Material for the task below:

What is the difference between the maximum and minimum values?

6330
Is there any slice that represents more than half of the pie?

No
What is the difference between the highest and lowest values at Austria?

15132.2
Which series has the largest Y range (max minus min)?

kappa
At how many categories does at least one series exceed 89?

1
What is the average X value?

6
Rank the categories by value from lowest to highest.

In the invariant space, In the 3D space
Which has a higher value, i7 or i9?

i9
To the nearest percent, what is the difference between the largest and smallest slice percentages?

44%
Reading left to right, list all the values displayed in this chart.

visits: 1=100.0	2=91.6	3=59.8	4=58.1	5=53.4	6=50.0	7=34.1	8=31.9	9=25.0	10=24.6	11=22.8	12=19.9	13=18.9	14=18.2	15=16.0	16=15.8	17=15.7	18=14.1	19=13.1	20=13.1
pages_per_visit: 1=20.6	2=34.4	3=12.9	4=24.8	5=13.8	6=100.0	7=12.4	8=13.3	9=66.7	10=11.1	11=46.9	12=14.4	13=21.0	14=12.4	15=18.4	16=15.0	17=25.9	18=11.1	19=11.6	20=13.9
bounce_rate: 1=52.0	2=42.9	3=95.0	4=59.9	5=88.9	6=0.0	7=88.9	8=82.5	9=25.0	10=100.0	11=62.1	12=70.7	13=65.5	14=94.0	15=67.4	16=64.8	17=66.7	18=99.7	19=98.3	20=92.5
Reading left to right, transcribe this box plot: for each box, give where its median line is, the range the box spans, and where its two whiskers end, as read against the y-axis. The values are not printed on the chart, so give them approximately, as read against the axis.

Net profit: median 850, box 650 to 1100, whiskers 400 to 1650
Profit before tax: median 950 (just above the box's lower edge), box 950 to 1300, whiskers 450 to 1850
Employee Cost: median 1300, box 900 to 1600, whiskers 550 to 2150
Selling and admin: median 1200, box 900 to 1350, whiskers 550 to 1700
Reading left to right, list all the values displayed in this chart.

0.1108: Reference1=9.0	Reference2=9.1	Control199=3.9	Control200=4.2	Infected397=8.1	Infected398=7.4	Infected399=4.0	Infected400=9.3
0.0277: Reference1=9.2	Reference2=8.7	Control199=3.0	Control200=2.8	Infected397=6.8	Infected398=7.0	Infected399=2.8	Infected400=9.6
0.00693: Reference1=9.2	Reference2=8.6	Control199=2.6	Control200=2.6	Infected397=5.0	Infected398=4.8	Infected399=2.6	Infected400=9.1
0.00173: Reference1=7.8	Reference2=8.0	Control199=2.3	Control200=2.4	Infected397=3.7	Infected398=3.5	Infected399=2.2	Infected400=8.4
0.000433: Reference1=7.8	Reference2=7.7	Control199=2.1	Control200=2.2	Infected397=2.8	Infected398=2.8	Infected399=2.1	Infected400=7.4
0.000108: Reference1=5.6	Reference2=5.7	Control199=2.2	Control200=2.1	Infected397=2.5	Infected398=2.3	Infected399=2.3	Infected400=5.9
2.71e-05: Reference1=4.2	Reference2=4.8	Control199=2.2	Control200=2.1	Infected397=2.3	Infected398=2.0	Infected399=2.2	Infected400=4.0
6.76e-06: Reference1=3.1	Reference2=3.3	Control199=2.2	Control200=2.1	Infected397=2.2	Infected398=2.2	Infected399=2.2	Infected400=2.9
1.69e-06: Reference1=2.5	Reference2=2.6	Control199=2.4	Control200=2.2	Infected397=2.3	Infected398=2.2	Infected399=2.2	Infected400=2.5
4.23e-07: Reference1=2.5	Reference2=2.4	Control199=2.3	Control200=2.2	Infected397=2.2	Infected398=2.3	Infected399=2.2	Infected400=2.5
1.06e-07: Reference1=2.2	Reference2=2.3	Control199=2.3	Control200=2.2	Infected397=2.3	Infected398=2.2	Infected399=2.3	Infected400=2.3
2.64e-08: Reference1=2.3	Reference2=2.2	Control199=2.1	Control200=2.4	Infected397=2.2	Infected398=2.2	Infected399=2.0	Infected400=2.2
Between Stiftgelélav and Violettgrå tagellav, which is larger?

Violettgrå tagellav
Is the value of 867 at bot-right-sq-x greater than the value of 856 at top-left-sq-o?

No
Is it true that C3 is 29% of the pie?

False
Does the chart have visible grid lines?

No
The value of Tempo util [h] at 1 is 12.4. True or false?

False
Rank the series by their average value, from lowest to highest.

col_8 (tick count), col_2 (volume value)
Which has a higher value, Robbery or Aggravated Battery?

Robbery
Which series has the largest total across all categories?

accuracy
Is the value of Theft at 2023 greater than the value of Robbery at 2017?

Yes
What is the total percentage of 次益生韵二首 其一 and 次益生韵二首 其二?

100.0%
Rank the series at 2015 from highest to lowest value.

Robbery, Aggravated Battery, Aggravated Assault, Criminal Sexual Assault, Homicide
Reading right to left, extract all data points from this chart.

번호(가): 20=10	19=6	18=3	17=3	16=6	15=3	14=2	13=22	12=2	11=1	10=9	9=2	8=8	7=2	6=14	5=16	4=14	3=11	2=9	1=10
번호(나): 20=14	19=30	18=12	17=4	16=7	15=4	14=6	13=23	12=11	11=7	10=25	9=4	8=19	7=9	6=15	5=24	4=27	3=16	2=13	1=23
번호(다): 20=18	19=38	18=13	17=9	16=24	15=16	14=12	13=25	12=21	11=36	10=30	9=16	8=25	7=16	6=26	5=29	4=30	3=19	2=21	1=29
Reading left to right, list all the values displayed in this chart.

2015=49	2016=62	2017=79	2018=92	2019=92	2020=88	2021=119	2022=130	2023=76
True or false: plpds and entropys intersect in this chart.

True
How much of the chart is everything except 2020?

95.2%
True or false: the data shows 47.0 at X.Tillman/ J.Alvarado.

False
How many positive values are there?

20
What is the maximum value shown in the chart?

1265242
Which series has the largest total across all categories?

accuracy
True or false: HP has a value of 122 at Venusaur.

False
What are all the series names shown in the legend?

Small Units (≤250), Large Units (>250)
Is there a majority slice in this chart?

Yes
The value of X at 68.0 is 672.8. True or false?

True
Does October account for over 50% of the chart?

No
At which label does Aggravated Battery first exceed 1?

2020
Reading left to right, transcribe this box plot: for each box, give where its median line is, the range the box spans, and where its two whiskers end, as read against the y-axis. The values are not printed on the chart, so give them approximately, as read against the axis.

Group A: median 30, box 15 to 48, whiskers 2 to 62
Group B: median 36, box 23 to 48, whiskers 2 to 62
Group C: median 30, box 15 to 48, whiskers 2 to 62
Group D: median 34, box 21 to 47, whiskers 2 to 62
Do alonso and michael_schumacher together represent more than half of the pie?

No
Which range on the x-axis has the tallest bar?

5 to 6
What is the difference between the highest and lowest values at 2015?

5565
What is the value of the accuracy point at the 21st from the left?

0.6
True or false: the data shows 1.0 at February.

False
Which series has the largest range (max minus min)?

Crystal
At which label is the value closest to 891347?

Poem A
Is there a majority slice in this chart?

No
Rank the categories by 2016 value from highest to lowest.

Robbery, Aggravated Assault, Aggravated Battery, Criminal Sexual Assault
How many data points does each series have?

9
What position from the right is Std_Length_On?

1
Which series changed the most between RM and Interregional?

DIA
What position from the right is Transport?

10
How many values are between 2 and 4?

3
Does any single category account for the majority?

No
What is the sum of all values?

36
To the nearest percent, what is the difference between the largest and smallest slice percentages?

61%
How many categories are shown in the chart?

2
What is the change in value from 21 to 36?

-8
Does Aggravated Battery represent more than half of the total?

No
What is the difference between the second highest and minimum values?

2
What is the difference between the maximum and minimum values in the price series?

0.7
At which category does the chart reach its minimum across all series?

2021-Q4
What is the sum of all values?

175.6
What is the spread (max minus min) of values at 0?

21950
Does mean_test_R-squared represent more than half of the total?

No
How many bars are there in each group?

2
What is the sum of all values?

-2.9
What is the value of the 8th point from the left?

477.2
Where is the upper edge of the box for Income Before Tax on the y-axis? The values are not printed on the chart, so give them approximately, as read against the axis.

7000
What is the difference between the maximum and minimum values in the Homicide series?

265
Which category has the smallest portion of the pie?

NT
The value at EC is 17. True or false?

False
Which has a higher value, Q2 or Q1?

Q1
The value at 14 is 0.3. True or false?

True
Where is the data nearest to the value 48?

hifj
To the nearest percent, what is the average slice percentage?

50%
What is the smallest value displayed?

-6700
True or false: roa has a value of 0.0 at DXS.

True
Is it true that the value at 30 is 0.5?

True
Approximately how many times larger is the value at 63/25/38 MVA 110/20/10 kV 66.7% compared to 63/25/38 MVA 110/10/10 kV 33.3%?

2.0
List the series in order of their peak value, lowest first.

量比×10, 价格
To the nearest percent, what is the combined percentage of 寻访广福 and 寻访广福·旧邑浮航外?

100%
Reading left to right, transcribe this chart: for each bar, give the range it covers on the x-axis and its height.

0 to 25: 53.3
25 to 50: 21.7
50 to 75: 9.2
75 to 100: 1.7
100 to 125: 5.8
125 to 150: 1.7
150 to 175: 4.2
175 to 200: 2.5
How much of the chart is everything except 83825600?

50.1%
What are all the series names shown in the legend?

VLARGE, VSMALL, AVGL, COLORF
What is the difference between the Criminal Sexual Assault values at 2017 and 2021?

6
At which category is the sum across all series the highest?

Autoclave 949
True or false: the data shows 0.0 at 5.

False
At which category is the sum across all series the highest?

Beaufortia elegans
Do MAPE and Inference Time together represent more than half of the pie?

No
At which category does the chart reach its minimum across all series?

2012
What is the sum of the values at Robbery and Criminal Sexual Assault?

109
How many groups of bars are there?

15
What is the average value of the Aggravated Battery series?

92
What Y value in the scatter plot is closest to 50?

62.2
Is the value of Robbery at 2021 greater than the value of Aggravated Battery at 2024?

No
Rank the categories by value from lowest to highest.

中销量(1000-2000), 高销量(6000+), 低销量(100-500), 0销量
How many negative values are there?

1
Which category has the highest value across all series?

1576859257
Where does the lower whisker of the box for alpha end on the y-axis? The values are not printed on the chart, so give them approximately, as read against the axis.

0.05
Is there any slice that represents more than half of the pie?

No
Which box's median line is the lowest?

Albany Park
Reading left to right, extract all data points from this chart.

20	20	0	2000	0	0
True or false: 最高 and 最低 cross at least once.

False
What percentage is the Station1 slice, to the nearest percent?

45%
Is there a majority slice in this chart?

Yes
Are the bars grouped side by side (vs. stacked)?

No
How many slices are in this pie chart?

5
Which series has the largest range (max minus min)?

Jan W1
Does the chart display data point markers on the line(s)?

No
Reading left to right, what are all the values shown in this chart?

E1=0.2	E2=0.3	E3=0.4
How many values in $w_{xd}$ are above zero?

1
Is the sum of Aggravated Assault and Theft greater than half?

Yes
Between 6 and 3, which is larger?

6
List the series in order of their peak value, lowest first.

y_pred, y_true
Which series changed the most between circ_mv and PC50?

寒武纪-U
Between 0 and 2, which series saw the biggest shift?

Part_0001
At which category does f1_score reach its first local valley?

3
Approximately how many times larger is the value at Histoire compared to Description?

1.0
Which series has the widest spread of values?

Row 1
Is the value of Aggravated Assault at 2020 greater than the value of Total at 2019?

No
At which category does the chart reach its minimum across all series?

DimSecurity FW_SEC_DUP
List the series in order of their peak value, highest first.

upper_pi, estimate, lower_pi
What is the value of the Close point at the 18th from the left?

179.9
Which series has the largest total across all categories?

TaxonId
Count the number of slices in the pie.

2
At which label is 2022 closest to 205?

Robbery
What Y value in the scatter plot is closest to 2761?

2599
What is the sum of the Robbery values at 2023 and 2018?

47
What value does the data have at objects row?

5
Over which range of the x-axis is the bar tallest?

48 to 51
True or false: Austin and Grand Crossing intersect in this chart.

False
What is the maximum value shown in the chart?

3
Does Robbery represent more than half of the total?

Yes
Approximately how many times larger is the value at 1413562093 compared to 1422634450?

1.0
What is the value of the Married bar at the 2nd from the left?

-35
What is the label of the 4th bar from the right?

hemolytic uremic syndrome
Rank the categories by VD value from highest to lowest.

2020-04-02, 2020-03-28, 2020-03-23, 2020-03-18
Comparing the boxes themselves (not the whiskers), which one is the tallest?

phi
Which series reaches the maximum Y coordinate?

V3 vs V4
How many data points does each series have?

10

End of Material for the task.

### Task directions
Copy the lines between the one holding "VLARGE, VSMALL, AVGL, COLORF" and the one holding "True or false: the data shows 0.0 at 5.", both included, without changing anything.

### Reply
VLARGE, VSMALL, AVGL, COLORF
What is the difference between the Criminal Sexual Assault values at 2017 and 2021?

6
At which category is the sum across all series the highest?

Autoclave 949
True or false: the data shows 0.0 at 5.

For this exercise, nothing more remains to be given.